--- Passage shown ---

Werner Herzog has filmed a 3-D documentary at Chauvet Cave in southern France, location of the oldest known artwork on the planet. Surely you've seen pictures? The cave walls are covered with prehistoric renderings of bison and bears and lions and horses and woolly rhinoceroses and more -- all drawn in a similar style over 30,000 years ago with the sure hand of accomplished artists skilled in techniques of shading and placement and composition. Astonishingly, while these days we seem to move from realism to impressionism to cubism to whateverism at the drop of a decade, scientists seem certain that some of the stylistically identical Chauvet Cave images were created as much as 5,000 years apart.
And what wonderful images they are! Even on the pages of the National Geographic the lions roar ferociously and the horses neigh in terror and the rhinoceroses battle to the death while the bison gallop away in a prehistoric stampede. But Herzog has given us more than a mere magazine can manage -- he's brought life to animals in Chauvet Cave through the magic of the 3-D process.

--- Exercise instructions ---
Write out the passage on Herzog's Chauvet Cave documentary word for word, starting with "And what wonderful" and going on through "the 3-D process.".

[Entries drawn from a collection]
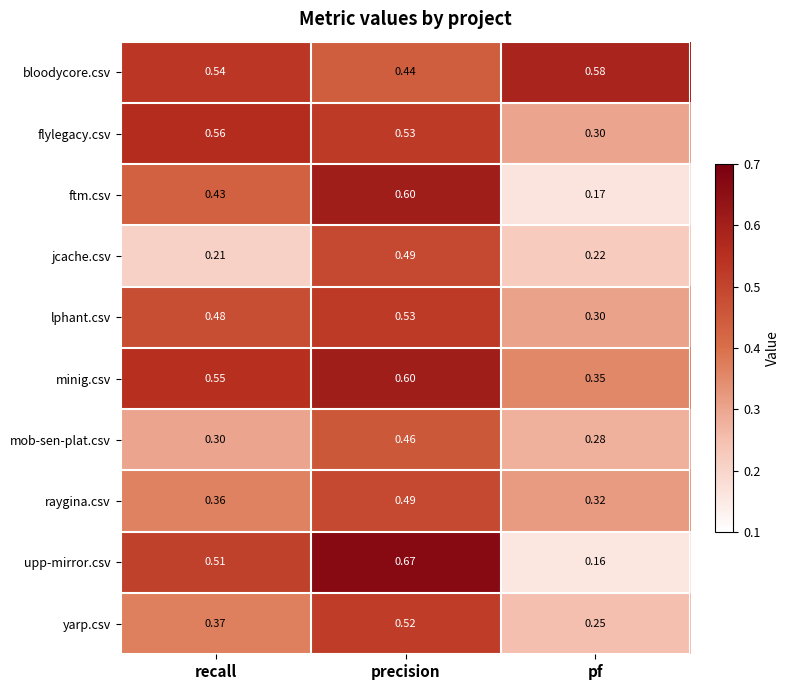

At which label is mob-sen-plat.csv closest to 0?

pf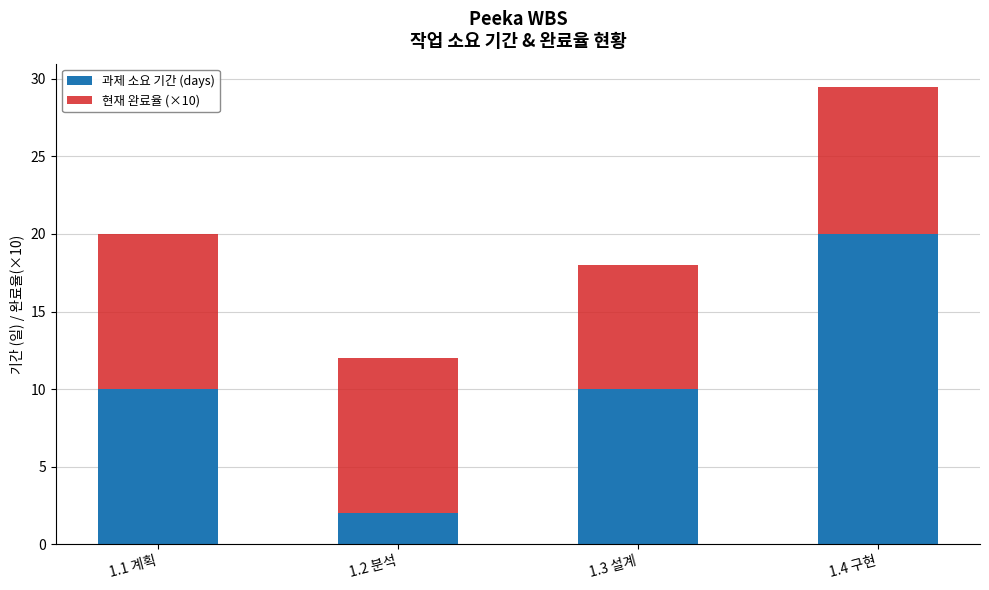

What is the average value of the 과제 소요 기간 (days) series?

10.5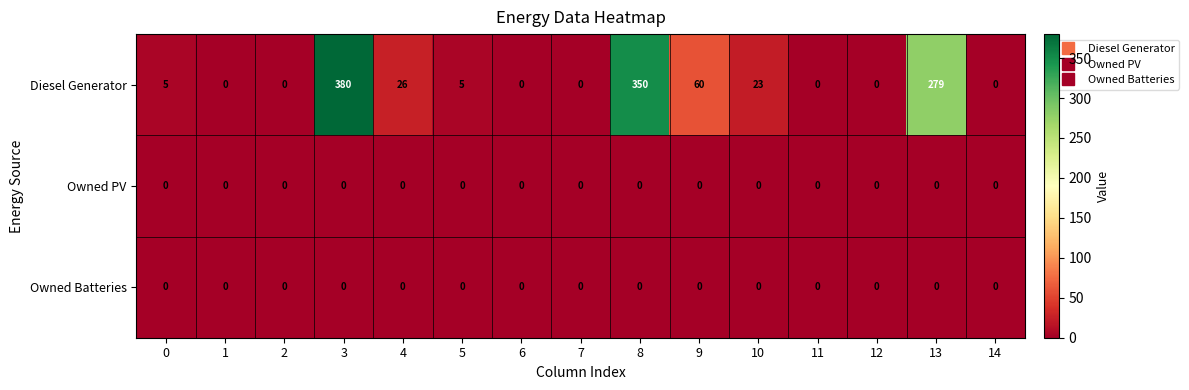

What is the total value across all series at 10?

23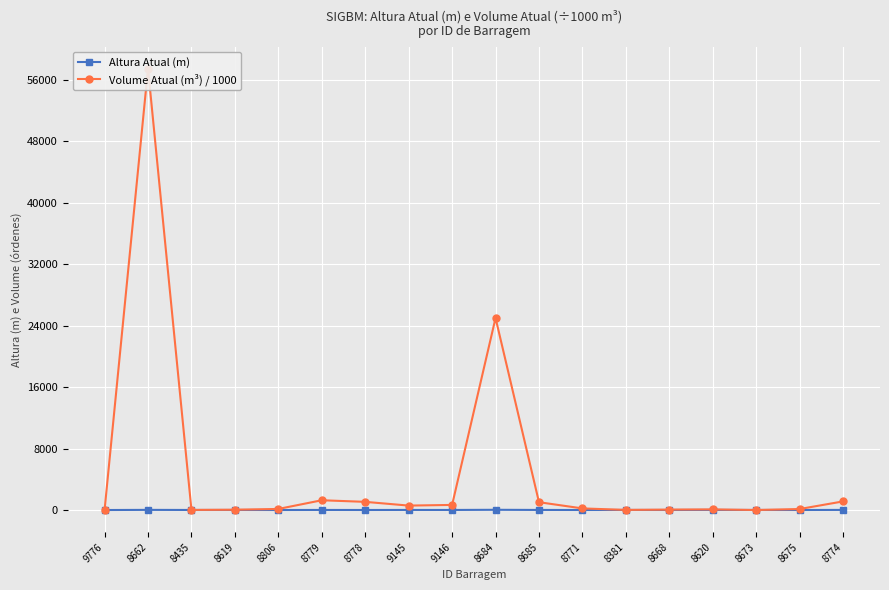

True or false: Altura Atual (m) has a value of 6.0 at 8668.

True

--- Written solution ---
And what wonderful images they are! Even on the pages of the National Geographic the lions roar ferociously and the horses neigh in terror and the rhinoceroses battle to the death while the bison gallop away in a prehistoric stampede. But Herzog has given us more than a mere magazine can manage -- he's brought life to animals in Chauvet Cave through the magic of the 3-D process.